A report also said targets to cut the chain’s losses by 10% a year were “very optimistic”, and it warned some adjustments to BHS’s earnings “appeared to be incorrect”.
The investigation also highlighted apparent mistakes in the accounts of BHS’s sister business, Arcadia, and parent company, Taveta.
The evidence emerged in a report published yesterday by accountancy regulator the Financial Reporting Council. Its release was delayed by legal action by Sir Philip.
The FRC investigation checked BHS and Taveta’s accounts for the year ending August 30, 2014, by accounting giant PwC and one of its former partners, Steve Denison.
PwC has already been fined £6.5m and Denison £325,000, over a catalogue of failings.
Damning evidence included Denison spending just two hours auditing BHS’s accounts before its sale for £1 by Sir Philip to investors led by Dominic Chappell in March 2015.
The chain collapsed a year later, triggering 11,000 job losses.

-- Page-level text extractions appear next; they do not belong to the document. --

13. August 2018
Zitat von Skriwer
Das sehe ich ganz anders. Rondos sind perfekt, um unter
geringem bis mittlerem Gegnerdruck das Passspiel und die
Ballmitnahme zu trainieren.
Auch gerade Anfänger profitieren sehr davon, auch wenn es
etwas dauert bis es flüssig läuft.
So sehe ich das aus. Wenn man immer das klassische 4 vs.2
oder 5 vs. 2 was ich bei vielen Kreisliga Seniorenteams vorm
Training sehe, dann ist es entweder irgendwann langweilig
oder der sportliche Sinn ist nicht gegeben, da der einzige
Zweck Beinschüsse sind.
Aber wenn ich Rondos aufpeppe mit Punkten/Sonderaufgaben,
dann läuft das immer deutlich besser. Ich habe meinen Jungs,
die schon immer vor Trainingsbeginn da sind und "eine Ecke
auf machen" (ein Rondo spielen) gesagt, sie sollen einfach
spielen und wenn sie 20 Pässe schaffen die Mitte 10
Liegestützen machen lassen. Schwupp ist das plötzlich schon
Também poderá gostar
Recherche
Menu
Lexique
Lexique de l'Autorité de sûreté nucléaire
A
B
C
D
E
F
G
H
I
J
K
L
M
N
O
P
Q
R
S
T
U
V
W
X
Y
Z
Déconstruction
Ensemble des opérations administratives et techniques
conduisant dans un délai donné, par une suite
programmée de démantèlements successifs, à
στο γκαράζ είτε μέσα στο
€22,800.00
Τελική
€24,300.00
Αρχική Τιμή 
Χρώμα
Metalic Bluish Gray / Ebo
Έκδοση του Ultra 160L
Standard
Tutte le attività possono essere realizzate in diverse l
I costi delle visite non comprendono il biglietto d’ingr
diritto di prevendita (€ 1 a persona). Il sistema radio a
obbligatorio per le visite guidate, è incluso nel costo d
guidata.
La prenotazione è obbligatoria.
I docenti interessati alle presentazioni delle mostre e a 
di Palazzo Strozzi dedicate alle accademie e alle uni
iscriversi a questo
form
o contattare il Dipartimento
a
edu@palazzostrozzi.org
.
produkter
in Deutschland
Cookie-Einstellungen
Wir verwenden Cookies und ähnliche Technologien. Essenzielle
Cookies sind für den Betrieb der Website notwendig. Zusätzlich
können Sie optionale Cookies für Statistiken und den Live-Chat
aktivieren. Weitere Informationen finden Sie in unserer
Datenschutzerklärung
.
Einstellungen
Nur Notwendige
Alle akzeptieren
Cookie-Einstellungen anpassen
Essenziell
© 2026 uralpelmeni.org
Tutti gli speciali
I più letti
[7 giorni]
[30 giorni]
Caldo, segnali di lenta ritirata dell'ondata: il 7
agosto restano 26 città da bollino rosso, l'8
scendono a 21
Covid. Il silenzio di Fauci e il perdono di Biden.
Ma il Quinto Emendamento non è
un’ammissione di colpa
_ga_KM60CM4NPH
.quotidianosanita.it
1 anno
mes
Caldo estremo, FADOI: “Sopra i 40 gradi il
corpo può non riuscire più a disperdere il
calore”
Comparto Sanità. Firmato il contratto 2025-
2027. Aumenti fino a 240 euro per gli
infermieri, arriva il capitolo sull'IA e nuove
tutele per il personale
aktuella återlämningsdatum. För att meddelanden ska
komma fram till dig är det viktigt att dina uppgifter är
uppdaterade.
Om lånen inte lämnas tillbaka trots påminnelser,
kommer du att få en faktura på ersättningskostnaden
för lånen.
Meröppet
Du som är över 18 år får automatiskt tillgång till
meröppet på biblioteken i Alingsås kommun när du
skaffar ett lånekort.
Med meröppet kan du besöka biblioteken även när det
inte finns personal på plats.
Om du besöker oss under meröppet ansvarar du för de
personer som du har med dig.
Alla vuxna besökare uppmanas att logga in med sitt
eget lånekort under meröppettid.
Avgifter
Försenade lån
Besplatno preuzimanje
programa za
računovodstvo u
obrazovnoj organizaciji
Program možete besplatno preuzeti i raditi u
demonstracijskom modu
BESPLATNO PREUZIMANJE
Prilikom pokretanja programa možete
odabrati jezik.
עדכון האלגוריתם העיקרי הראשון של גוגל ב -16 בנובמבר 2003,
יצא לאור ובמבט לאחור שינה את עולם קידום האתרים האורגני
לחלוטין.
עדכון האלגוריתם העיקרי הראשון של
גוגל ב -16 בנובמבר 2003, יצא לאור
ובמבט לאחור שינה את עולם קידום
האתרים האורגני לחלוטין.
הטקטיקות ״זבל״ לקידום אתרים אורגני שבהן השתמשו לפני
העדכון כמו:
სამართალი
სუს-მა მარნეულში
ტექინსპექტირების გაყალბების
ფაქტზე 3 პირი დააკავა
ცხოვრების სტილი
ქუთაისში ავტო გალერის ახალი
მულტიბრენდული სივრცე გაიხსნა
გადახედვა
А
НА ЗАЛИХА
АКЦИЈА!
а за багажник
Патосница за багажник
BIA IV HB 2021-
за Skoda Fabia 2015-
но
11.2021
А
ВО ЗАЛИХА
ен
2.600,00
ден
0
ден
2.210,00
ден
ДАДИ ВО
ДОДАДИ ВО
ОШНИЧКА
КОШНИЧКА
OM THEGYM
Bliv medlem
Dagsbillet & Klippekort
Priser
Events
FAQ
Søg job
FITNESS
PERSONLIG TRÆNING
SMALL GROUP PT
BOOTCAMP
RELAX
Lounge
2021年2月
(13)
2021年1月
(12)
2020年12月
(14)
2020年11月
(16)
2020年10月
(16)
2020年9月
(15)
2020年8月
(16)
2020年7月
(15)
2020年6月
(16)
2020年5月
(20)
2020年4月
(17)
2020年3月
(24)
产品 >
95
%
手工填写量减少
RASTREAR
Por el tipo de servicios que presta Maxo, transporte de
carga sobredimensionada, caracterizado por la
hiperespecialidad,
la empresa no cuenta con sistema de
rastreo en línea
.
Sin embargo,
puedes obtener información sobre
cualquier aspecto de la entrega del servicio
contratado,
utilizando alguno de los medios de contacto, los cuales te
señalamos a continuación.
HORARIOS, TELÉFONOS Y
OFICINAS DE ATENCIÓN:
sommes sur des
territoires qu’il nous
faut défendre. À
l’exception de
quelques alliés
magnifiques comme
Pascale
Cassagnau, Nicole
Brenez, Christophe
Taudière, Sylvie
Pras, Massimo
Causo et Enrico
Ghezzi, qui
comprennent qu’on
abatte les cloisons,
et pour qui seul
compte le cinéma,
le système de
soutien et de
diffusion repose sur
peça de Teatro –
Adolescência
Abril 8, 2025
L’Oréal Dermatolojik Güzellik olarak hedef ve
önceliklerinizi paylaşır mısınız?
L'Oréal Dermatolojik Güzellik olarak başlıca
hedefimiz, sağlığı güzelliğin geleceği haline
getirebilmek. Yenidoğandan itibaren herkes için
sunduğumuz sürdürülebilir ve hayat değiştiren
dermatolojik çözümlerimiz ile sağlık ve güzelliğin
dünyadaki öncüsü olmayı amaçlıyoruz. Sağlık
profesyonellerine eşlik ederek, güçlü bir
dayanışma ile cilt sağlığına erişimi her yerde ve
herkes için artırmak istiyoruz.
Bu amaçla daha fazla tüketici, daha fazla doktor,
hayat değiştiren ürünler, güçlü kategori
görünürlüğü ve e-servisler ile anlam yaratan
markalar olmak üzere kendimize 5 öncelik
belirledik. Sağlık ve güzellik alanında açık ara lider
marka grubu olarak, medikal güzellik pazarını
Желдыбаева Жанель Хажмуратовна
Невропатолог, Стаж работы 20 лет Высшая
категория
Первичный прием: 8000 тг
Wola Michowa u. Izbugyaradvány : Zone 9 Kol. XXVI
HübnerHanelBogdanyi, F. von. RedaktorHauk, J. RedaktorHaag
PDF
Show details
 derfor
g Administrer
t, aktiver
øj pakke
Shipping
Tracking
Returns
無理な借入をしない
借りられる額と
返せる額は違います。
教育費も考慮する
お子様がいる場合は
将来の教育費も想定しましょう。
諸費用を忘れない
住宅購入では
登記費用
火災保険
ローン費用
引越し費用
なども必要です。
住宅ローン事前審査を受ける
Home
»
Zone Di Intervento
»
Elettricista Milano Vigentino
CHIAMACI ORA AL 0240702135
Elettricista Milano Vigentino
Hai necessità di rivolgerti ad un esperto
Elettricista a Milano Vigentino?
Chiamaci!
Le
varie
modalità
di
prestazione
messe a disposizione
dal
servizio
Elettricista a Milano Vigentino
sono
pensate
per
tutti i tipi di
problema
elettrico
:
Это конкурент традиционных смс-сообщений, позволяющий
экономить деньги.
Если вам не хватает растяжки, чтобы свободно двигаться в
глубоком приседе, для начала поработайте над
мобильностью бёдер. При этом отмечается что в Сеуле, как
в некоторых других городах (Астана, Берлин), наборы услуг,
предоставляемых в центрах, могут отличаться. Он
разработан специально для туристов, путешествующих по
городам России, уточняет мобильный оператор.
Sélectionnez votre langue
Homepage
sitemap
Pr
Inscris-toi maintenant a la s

Crucially, PwC and Denison allowed BHS to class itself as a “going concern” and state that Taveta had “given an undertaking to provide the company with continuing financial support”. In fact, Taveta had made clear days before BHS was sold that it would only bankroll the business while it owned it.
The FRC did not investigate any accountants within BHS or Taveta.
It also stressed its report “does not make findings” in relation to the firms. MP Frank Field, chairman of the Commons’ Work and Pensions Committee, called it a “devastating report on the BHS audit”. He added: “It describes the most incredible example of complacent audit rubberstamping one could imagine.”
But Taveta said: “While the FRC has made a number of revisions to address some of the serious issues, the report still gives a potentially misleading picture into BHS’s affairs.”